■ Problem statement:
Each line from the one containing "being audited, e.g." through the last line of the entries below is to be transcribed exactly. Nothing else belongs in the reply.

================================

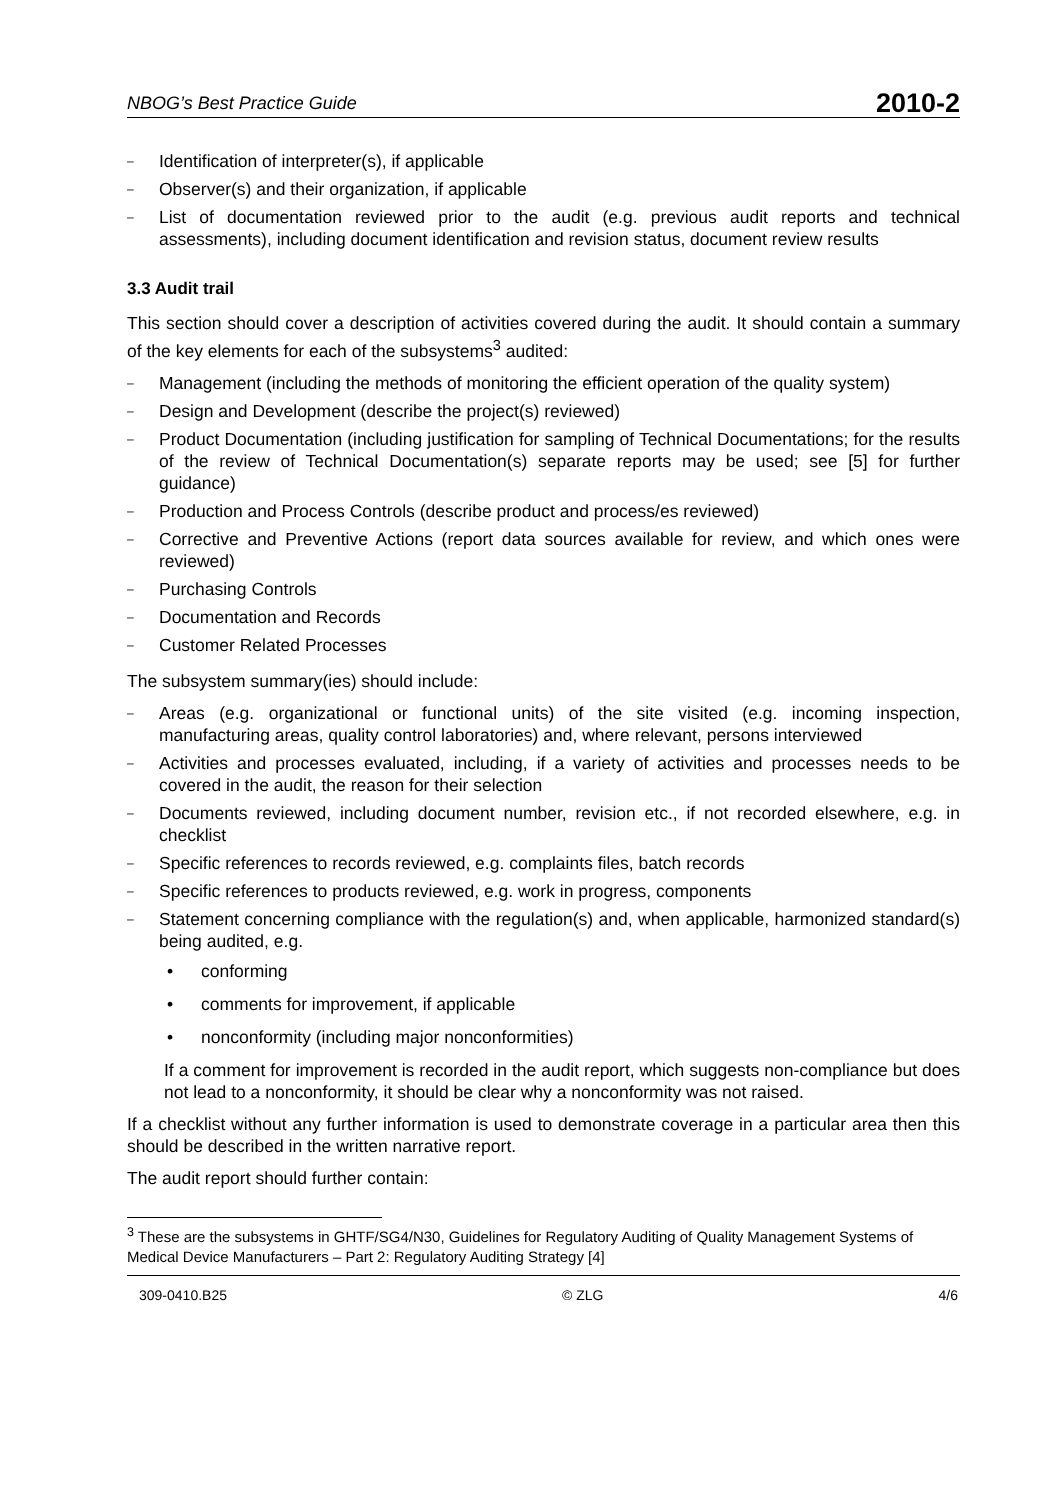NBOG’s Best Practice Guide 2010-2
– Identification of interpreter(s), if applicable
– Observer(s) and their organization, if applicable
– List of documentation reviewed prior to the audit (e.g. previous audit reports and technical assessments), including document identification and revision status, document review results
3.3 Audit trail
This section should cover a description of activities covered during the audit. It should contain a summary of the key elements for each of the subsystems<sup>3</sup> audited:
– Management (including the methods of monitoring the efficient operation of the quality system)
– Design and Development (describe the project(s) reviewed)
– Product Documentation (including justification for sampling of Technical Documentations; for the results of the review of Technical Documentation(s) separate reports may be used; see [5] for further guidance)
– Production and Process Controls (describe product and process/es reviewed)
– Corrective and Preventive Actions (report data sources available for review, and which ones were reviewed)
– Purchasing Controls
– Documentation and Records
– Customer Related Processes
The subsystem summary(ies) should include:
– Areas (e.g. organizational or functional units) of the site visited (e.g. incoming inspection, manufacturing areas, quality control laboratories) and, where relevant, persons interviewed
– Activities and processes evaluated, including, if a variety of activities and processes needs to be covered in the audit, the reason for their selection
– Documents reviewed, including document number, revision etc., if not recorded elsewhere, e.g. in checklist
– Specific references to records reviewed, e.g. complaints files, batch records
– Specific references to products reviewed, e.g. work in progress, components
– Statement concerning compliance with the regulation(s) and, when applicable, harmonized standard(s) being audited, e.g.
• conforming
• comments for improvement, if applicable
• nonconformity (including major nonconformities)
If a comment for improvement is recorded in the audit report, which suggests non-compliance but does not lead to a nonconformity, it should be clear why a nonconformity was not raised.
If a checklist without any further information is used to demonstrate coverage in a particular area then this should be described in the written narrative report.
The audit report should further contain:
<sup>3</sup> These are the subsystems in GHTF/SG4/N30, Guidelines for Regulatory Auditing of Quality Management Systems of Medical Device Manufacturers – Part 2: Regulatory Auditing Strategy [4]
309-0410.B25 © ZLG 4/6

================================

■ Output of the exercise:
– Statement concerning compliance with the regulation(s) and, when applicable, harmonized standard(s) being audited, e.g.
• conforming
• comments for improvement, if applicable
• nonconformity (including major nonconformities)
If a comment for improvement is recorded in the audit report, which suggests non-compliance but does not lead to a nonconformity, it should be clear why a nonconformity was not raised.
If a checklist without any further information is used to demonstrate coverage in a particular area then this should be described in the written narrative report.
The audit report should further contain:
<sup>3</sup> These are the subsystems in GHTF/SG4/N30, Guidelines for Regulatory Auditing of Quality Management Systems of Medical Device Manufacturers – Part 2: Regulatory Auditing Strategy [4]
309-0410.B25 © ZLG 4/6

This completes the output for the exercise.